- Born: 9 February 1947 Mushin, Lagos State, Nigeria
- Died: 15 May 2005 Gbongan, Osun State, Nigeria
- Education: George Washington University
- Occupations: Businessman, politician
- Known for: Politics and business
- Title: Baba Adeeni of Ilobu

= Alabi Hassan Olajoku =

Nigerian businessman and politician

Alhaji Alabi Hassan Olajoku (1947–2005) was a Nigerian businessman and politician, who was murdered by unknown assailant on 15 May 2005.

==Early life==
Alabi Hassan Olajoku was born on February 9, 1947, in Mushin, Lagos State, to the Aristocratic family of Alhaji Kehinde Asani Olajoku (Ile Oloosa Oko), of Isale Imole, llobu, Osun State. His father settled in Waigbo, a vibrant section of Mushin.

Asani Olajoku was a major player in the organized transport business in Lagos and he was one of the largest transporters between the early 1950s and the 1970s, owning one of the largest fleet of vehicles (BOLEKAJA). He was the Ekerin of Waigbo, Mushin, Lagos, Nigeria. Alabi Hassan Olajoku was the first son.

In 1959 Alhaji Hassan Olajoku was enrolled for his primary education at the Mrs. F. Kuti's Class, Owned by the dynamic and reputable educationist, Mrs. Olufunmilayo Ransome Kuti.

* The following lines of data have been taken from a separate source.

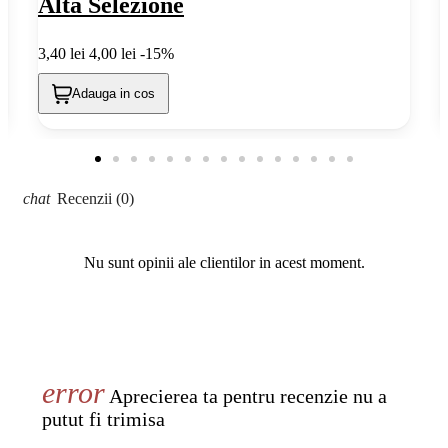
Alta Selezione
3,40 lei
4,00 lei
-15%
6
Adauga in cos
Recenzii (0)
Nu sunt opinii ale clientilor in acest moment.
Aprecierea ta pentru recenzie nu a
putut fi trimisa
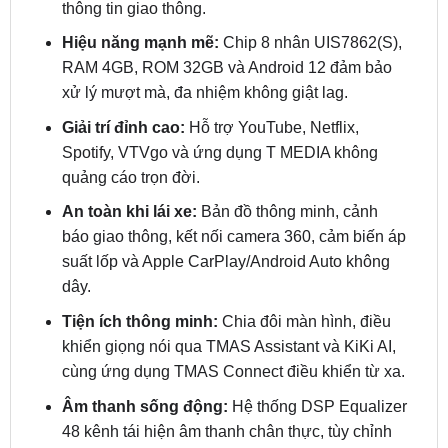
RAM 4GB, ROM 32GB và Android 12 đảm bảo
xử lý mượt mà, đa nhiệm không giật lag.
Giải trí đỉnh cao:
Hỗ trợ YouTube, Netflix,
Spotify, VTVgo và ứng dụng T MEDIA không
quảng cáo trọn đời.
An toàn khi lái xe:
Bản đồ thông minh, cảnh
báo giao thông, kết nối camera 360, cảm biến áp
suất lốp và Apple CarPlay/Android Auto không
dây.
Tiện ích thông minh:
Chia đôi màn hình, điều
khiển giọng nói qua TMAS Assistant và KiKi AI,
cùng ứng dụng TMAS Connect điều khiển từ xa.
Âm thanh sống động:
Hệ thống DSP Equalizer
48 kênh tái hiện âm thanh chân thực, tùy chỉnh
theo sở thích.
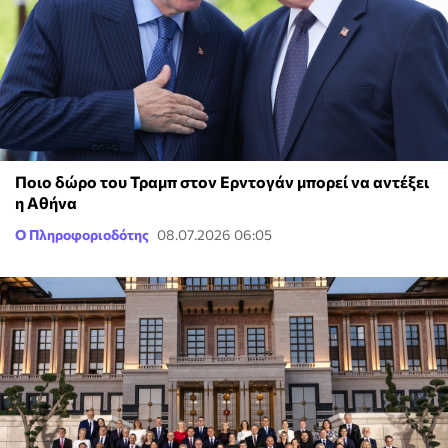
Ποιο δώρο του Τραμπ στον Ερντογάν μπορεί να αντέξει
η Αθήνα
Ο Πληροφοριοδότης
08.07.2026 06:05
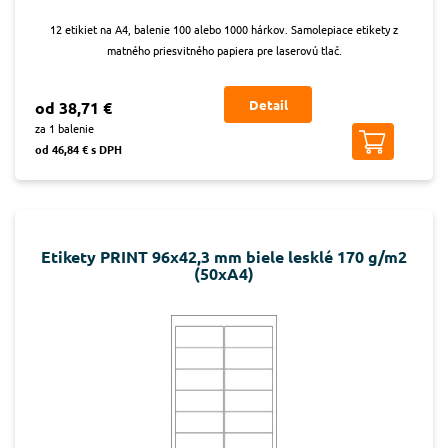
12 etikiet na A4, balenie 100 alebo 1000 hárkov. Samolepiace etikety z
matného priesvitného papiera pre laserovú tlač.
Detail
od 38,71 €
za 1 balenie
od 46,84 € s DPH
Etikety PRINT 96x42,3 mm biele lesklé 170 g/m2
(50xA4)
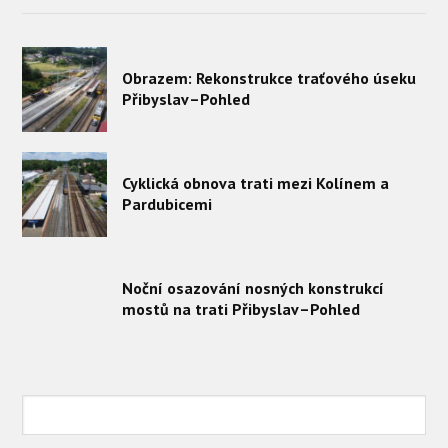
Obrazem: Rekonstrukce traťového úseku
Přibyslav–Pohled
Cyklická obnova trati mezi Kolínem a
Pardubicemi
Noční osazování nosných konstrukcí
mostů na trati Přibyslav–Pohled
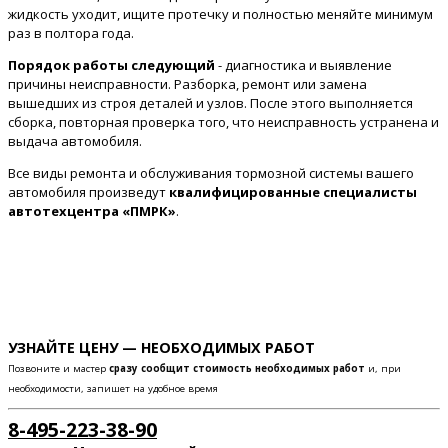
жидкость уходит, ищите протечку и полностью меняйте минимум
раз в полтора года.
Порядок работы следующий
- диагностика и выявление
причины неисправности. Разборка, ремонт или замена
вышедших из строя деталей и узлов. После этого выполняется
сборка, повторная проверка того, что неисправность устранена и
выдача автомобиля.
Все виды ремонта и обслуживания тормозной системы вашего
автомобиля произведут
квалифицированные специалисты
автотехцентра «ПМРК»
.
УЗНАЙТЕ ЦЕНУ — НЕОБХОДИМЫХ РАБОТ
Позвоните и мастер
сразу сообщит стоимость необходимых работ
и, при
необходимости, запишет на удобное время
8-495-223-38-90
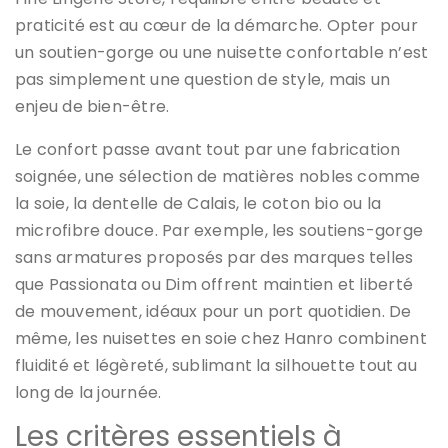
praticité est au cœur de la démarche. Opter pour
un soutien-gorge ou une nuisette confortable n’est
pas simplement une question de style, mais un
enjeu de bien-être.
Le confort passe avant tout par une fabrication
soignée, une sélection de matières nobles comme
la soie, la dentelle de Calais, le coton bio ou la
microfibre douce. Par exemple, les soutiens-gorge
sans armatures proposés par des marques telles
que Passionata ou Dim offrent maintien et liberté
de mouvement, idéaux pour un port quotidien. De
même, les nuisettes en soie chez Hanro combinent
fluidité et légèreté, sublimant la silhouette tout au
long de la journée.
Les critères essentiels à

==Educational background==
Alhaji Alabi Hassan Olajoku attended Ansaru-deen Grammar School, 63 Randle Avenue, Surulere, Lagos, where he started and completed his secondary education from 1964 to 1968. In 1972, Alhaji went to the US and then attended The North Virginia Community College, Alexandria, Virginia, where he obtained an associate degree in business, and later George Washington University, Washington D.C (Under the sponsorship of Lagos State Government), and obtained a B.B.A (Bachelor of Business Administration) in finance in 1976. He concluded his masters of Business Administration programme in the same university, coming out with an MBA (Finance and Investment) in 1978, before returning to Nigeria in 1979 for his National Youth Service Programme. Hassan remained on the dean's list throughout his stay at George Washington University.

==Professional background==
In 1970 Alhaji Hassan was employed in the overseas department of National Bank of Nigeria Limited on Broad street (Banuso House), Lagos, Nigeria

In 1983, Alhaji Hassan floated his Management Consultancy Firm. One of his firms, Constructive Alternative Limited, was a notable tax consultants to Lagos, Rivers States and Federal Capital, Abuja.

Alhaji Alabi Hassan Olajoku was the chairman and Founder of the defunct Mushin Central Community Bank.

His network of companies also included Lone Star Consulting Limited, Hassan-Olajoku Construction Limited, Hassan-Ola Consultancy and Paramo Development Ventures.

==Political background==
Alhaji Alabi Hassan Olajoku joined active politics in 1987 under the defunct zero party of the military regime of General lbrahim Babangida.

He was the Secretary of the defunct NRC for Lagos State, Nigeria and he helped in forming the then Alliance for Democracy (AD). It is heart-warming that the political seed they sowed had since germinated into the All Progressive Congress (APC), now a solid party that has transformed the political and socio-economic terrains in Nigeria.

==Personal life==
Alhaji Hassan Olajoku was a pious Muslim and he held Islamic religious titles such as the Baba Adeeni of Ilobu Osun State as well as Oganla Adeeni of Alakuko, Lagos State.

Alhaji Alabi Hassan Olajoku was married to Hon. Fausat Hassan Olajoku. Together they had six children and they include Ajibade Olajoku, Babatunde Hassan Olajoku, Dr. Folawiyo Kareem Olajoku, Abisoye Mojeed Olajoku, Toyosi Olajoku and Omoboroji Fasilat Olajoku.

==Later life and murder==
He was at the forefront of developing Osun State in all ramifications, including infrastructure, agriculture, rducation, industry and politics. It was in the course of pursuing this vision and championing the financing and strategy for Rauf Aregbesola's Election as Governor of the State of Osun, that he was brutally killed by unknown gunmen on May 15, 2005, at Gbongan Junction, Osun State, at the age of 58 years.

Rauf Aregbesola became the Governor of Osun on November 26, 2010, which is said to have giving the death of Alabi Hassan Olajoku life, that he did not die in vain. Rauf Aregbesola built an International world park at the very spot he was killed to honour his memory, named Hassan Olajoku Park Gbongan.